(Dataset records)

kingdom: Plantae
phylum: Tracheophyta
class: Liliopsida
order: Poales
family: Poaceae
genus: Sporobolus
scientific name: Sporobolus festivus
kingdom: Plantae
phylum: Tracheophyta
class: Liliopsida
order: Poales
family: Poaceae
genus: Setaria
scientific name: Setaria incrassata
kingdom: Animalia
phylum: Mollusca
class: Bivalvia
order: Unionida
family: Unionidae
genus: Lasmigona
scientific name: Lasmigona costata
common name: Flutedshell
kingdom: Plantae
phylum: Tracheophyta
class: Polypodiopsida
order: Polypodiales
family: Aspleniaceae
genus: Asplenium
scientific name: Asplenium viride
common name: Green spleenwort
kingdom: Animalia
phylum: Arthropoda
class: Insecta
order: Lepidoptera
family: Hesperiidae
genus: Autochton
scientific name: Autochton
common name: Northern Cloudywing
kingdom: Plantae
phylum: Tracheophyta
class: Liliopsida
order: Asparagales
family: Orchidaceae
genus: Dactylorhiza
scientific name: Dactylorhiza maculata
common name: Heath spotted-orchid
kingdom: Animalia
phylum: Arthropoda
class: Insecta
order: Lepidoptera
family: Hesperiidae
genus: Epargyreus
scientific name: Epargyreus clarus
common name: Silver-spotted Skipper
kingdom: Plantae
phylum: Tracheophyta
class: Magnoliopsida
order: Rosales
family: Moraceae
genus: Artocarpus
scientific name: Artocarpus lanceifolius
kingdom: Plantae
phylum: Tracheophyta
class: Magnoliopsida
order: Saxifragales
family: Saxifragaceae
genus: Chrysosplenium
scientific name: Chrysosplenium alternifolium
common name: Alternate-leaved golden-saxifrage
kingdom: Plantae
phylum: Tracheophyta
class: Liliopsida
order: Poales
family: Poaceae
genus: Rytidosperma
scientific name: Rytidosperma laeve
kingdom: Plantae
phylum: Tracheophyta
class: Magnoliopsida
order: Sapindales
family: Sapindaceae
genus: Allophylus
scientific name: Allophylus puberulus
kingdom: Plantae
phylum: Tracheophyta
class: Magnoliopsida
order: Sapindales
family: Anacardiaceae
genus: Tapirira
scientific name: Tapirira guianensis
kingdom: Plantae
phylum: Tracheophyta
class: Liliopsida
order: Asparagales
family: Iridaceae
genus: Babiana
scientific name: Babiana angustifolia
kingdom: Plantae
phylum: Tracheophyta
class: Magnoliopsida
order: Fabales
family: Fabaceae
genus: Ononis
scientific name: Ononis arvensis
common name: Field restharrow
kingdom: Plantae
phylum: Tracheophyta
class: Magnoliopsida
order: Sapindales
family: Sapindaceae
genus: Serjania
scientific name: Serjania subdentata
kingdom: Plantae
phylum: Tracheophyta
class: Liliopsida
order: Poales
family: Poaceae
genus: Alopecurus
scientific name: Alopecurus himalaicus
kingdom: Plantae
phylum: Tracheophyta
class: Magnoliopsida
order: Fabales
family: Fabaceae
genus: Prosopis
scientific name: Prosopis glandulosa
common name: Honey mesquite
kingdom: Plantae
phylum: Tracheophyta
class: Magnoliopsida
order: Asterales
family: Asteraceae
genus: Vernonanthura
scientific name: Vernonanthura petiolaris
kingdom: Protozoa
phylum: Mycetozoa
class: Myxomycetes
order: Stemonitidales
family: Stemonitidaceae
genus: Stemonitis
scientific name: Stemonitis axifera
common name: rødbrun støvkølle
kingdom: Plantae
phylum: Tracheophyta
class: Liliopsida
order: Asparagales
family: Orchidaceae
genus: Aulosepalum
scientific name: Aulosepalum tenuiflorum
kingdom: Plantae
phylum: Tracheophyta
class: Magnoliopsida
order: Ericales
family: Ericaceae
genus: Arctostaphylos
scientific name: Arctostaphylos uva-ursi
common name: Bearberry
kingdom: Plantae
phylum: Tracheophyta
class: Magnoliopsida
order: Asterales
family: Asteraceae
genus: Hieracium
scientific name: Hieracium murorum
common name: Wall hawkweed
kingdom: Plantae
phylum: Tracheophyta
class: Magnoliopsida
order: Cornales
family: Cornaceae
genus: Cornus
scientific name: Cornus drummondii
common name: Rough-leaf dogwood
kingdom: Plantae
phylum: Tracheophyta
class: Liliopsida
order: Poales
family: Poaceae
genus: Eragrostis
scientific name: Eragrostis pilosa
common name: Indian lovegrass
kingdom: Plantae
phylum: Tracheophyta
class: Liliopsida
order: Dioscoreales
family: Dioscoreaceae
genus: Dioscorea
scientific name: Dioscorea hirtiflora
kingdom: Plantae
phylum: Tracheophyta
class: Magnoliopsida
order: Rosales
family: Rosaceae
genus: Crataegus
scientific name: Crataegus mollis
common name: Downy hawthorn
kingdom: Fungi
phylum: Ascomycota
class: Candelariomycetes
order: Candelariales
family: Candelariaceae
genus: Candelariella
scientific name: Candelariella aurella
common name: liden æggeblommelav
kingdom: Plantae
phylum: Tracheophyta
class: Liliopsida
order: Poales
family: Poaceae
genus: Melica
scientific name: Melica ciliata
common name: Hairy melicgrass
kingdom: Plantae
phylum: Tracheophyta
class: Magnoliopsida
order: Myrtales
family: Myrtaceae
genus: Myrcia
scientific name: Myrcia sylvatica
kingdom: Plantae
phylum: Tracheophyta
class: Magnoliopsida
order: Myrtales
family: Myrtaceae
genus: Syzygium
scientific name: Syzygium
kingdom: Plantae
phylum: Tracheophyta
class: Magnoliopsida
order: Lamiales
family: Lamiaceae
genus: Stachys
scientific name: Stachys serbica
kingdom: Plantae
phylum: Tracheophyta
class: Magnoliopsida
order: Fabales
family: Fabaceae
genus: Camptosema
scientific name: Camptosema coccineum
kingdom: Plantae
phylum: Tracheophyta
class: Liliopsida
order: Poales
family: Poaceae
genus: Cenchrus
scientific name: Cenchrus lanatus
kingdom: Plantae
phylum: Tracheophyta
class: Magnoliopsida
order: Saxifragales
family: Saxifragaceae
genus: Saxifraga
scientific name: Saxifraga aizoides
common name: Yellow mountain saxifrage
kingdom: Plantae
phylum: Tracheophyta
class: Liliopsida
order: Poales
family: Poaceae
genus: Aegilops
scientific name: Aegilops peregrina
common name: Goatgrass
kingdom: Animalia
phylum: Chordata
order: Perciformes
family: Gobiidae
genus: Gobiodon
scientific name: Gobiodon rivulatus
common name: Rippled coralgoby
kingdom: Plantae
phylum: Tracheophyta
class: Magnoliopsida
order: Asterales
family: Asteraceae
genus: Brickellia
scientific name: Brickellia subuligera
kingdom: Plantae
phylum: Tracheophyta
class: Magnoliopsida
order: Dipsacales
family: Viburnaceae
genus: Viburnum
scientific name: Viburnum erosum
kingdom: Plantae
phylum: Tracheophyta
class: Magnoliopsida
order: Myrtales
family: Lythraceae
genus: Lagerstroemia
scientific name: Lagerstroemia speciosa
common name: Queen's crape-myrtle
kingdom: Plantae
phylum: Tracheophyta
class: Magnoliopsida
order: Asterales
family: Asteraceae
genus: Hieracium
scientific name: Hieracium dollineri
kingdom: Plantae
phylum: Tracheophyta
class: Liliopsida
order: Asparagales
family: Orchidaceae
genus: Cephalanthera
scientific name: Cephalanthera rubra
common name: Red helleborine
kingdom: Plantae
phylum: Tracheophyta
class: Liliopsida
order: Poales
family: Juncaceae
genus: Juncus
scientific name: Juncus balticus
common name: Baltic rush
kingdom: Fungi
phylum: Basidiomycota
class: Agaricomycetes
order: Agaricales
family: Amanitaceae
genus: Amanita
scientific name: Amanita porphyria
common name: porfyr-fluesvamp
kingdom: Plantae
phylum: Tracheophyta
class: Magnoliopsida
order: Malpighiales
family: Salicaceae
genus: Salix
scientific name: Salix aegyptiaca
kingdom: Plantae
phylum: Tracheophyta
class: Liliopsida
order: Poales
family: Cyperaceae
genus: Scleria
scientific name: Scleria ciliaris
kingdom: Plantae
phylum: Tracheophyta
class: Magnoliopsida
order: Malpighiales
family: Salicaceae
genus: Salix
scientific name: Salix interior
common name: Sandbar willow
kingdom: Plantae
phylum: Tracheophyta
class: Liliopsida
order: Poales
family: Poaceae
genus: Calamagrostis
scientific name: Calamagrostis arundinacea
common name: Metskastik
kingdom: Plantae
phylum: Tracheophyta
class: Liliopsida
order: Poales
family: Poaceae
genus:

Exercise directions
Reproduce the lines verbatim, starting at the first line and ending at the line that contains "family: Moraceae", with both of those lines included.

Response to the exercise
kingdom: Plantae
phylum: Tracheophyta
class: Liliopsida
order: Poales
family: Poaceae
genus: Sporobolus
scientific name: Sporobolus festivus
kingdom: Plantae
phylum: Tracheophyta
class: Liliopsida
order: Poales
family: Poaceae
genus: Setaria
scientific name: Setaria incrassata
kingdom: Animalia
phylum: Mollusca
class: Bivalvia
order: Unionida
family: Unionidae
genus: Lasmigona
scientific name: Lasmigona costata
common name: Flutedshell
kingdom: Plantae
phylum: Tracheophyta
class: Polypodiopsida
order: Polypodiales
family: Aspleniaceae
genus: Asplenium
scientific name: Asplenium viride
common name: Green spleenwort
kingdom: Animalia
phylum: Arthropoda
class: Insecta
order: Lepidoptera
family: Hesperiidae
genus: Autochton
scientific name: Autochton
common name: Northern Cloudywing
kingdom: Plantae
phylum: Tracheophyta
class: Liliopsida
order: Asparagales
family: Orchidaceae
genus: Dactylorhiza
scientific name: Dactylorhiza maculata
common name: Heath spotted-orchid
kingdom: Animalia
phylum: Arthropoda
class: Insecta
order: Lepidoptera
family: Hesperiidae
genus: Epargyreus
scientific name: Epargyreus clarus
common name: Silver-spotted Skipper
kingdom: Plantae
phylum: Tracheophyta
class: Magnoliopsida
order: Rosales
family: Moraceae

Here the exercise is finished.